Yesterday... Legally Ours!
Yesterday was our day in court. We appeared in family court to petition the court to transfer full custody to us. The judge was practical and attentive and I respected him a lot. It was nerve-wracking setting through all those cases. I found residual pain from my miscarriage rumbling within me as I watched people come before the judge and explain their cases... It was hard not to wonder why they were allowed to bear children at all, and others could not, but I knew I had to stifle the thought. I was totally taken aback when the judge decided to bring out the biological mom out of the jail and let her make a statement. She appeared, smirking, with shackles on her feet and hands, asking the judge not to let those people she's never met take away her baby.
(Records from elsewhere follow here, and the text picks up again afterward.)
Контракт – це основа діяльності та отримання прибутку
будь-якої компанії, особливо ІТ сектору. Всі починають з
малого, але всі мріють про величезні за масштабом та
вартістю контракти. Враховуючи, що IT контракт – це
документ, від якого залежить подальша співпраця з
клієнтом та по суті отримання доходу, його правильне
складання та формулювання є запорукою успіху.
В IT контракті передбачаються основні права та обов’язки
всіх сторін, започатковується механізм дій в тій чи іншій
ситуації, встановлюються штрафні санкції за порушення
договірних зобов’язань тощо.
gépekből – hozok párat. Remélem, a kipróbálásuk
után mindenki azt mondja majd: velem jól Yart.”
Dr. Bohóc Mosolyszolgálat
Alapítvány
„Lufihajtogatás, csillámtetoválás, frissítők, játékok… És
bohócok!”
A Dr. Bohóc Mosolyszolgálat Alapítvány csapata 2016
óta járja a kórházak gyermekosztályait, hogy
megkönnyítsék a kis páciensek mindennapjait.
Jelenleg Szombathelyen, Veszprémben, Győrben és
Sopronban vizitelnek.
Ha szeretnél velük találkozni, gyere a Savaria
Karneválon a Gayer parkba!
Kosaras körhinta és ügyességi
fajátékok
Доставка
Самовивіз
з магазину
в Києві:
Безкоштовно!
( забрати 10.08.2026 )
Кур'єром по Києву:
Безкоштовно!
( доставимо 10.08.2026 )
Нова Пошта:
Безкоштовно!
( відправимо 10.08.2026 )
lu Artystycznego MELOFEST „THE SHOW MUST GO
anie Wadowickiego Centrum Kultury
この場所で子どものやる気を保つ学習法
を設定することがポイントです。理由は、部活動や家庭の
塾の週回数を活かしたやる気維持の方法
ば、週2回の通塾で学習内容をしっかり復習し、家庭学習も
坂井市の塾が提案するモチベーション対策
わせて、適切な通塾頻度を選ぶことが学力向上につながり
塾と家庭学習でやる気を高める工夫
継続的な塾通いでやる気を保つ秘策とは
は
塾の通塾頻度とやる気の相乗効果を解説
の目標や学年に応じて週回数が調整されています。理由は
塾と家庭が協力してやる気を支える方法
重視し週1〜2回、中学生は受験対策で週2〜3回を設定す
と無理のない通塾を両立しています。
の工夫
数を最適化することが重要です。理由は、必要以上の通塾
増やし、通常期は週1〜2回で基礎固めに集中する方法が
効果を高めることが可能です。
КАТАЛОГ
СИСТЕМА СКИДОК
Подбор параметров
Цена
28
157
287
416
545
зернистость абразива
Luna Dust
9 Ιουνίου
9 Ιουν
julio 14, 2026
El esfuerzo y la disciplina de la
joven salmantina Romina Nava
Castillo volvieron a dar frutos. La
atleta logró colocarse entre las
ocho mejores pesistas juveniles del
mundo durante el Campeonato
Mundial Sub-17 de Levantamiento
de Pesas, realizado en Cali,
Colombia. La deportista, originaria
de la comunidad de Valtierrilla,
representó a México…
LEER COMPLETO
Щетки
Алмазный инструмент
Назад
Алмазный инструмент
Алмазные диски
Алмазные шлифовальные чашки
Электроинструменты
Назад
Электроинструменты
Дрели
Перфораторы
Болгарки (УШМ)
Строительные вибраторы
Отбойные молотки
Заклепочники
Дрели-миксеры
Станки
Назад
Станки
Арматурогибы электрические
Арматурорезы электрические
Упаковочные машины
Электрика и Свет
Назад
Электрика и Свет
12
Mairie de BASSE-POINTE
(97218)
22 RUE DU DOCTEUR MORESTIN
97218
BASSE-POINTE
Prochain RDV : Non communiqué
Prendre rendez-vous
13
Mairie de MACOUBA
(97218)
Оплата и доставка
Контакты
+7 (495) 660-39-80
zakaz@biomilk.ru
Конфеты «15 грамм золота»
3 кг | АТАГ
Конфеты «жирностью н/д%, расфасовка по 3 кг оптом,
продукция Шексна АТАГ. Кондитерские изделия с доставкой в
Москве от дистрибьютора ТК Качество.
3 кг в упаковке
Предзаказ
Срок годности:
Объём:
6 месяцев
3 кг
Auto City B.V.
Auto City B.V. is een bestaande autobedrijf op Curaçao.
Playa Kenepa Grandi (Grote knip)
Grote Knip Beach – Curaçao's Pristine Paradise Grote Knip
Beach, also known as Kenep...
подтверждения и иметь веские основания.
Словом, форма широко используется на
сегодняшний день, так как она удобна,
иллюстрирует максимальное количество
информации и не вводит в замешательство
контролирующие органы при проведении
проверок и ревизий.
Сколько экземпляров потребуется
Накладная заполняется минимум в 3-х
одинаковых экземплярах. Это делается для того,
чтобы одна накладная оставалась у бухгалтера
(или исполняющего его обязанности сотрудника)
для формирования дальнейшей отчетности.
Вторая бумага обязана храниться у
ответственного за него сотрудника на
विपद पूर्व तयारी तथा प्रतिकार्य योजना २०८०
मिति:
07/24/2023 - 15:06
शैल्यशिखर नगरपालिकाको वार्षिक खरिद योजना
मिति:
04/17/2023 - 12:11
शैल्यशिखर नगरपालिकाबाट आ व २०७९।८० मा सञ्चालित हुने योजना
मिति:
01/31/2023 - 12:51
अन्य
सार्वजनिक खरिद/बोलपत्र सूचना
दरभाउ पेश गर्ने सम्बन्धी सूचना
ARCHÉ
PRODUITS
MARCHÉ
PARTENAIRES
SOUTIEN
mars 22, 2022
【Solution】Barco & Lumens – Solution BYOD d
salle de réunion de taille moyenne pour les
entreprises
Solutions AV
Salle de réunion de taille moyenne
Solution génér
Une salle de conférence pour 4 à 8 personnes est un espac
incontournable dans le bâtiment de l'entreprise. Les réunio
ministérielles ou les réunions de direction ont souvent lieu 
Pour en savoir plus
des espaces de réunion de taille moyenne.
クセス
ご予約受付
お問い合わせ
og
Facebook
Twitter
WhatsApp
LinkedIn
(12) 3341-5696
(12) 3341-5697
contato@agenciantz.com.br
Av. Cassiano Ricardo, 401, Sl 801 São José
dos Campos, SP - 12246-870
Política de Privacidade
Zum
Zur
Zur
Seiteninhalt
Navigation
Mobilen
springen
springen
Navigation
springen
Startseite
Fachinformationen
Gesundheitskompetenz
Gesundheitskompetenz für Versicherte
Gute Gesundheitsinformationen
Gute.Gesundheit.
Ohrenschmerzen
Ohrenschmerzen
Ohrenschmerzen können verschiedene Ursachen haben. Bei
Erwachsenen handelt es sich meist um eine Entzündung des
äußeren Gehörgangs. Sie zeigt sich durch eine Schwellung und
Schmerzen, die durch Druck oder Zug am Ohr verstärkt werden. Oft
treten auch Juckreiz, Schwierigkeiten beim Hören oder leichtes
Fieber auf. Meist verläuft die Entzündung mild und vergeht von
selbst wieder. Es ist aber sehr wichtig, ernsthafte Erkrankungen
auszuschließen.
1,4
The judge handled it well, and told her he would grant her visitation on our terms, provided that they were reasonable, and suggested she get her act together so she could be in her life. Essentially, that means we just have to make clear our terms, which are simply that before she can see her at all (even then, with supervision, of course), she needs to have successfully completed a drug treatment program, hold down a job, and get out her own. In other words, when she's a clean, responsible member of society, we'll talk about visitation. Besides, all of this will be a moot point if she ends up in jail again, and by giving her an opportunity to be a part of her daughter's life will be helpful when we do apply to adopt. Still, she didn't object to the change, even if she did smirk, which tells me that she knows we are what Mak needs, and that gives me hope. My ultimate goal? One day, she will get her life together and Mak will be able to lead her to Christ. Anyways, the custody hearing was successful and we are now her legal guardians with full custody! <3
Today... Day One without Meds!
When Mak first came to us, her grandfather shared with us all of her medical information and history. According to him, some preschool teacher (at a local day care/head start program that doesn't come too highly recommended) suggested he take her to some psychiatrist to get a test for ADD/ADHD and she was apparently diagnosed. Several years, numerous evaluations, and a few more doctors later, she ended up on two focusing/hyperactivity meds plus a sleeping aid, which, all in all, made her a very medicated little girl. The pastor's family who took care of her before she became ours had her down to just one of the ADD/ADHD meds, rather than the two. Since she's been with us, we've been slowly but surely weaning her off the sleeping pill, and knocking the one ADD/ADHD drug in half on the weekends. In making her life very procedural and structured, we've seen huge improvements, even as the medications in her system have declined. Today, we offically went medication free. Not a single behavioral med, no sleep aid last night. So far, so good. I'm proud of her. We've had more issues with her not wanting to listen, but it's been rectifiable. Big steps in the right direction!
Anyways, good steps in the right direction are happening, but we need prayers. I'm super excited about Christmas (she's gonna have a duck when Santa comes, that's for sure) but I'm almost paralyzed by fear of what will come down the road... what issues we will have to overcome. I'm just having to really let go and ask myself what I already know: if our God is for us, who could ever stop us?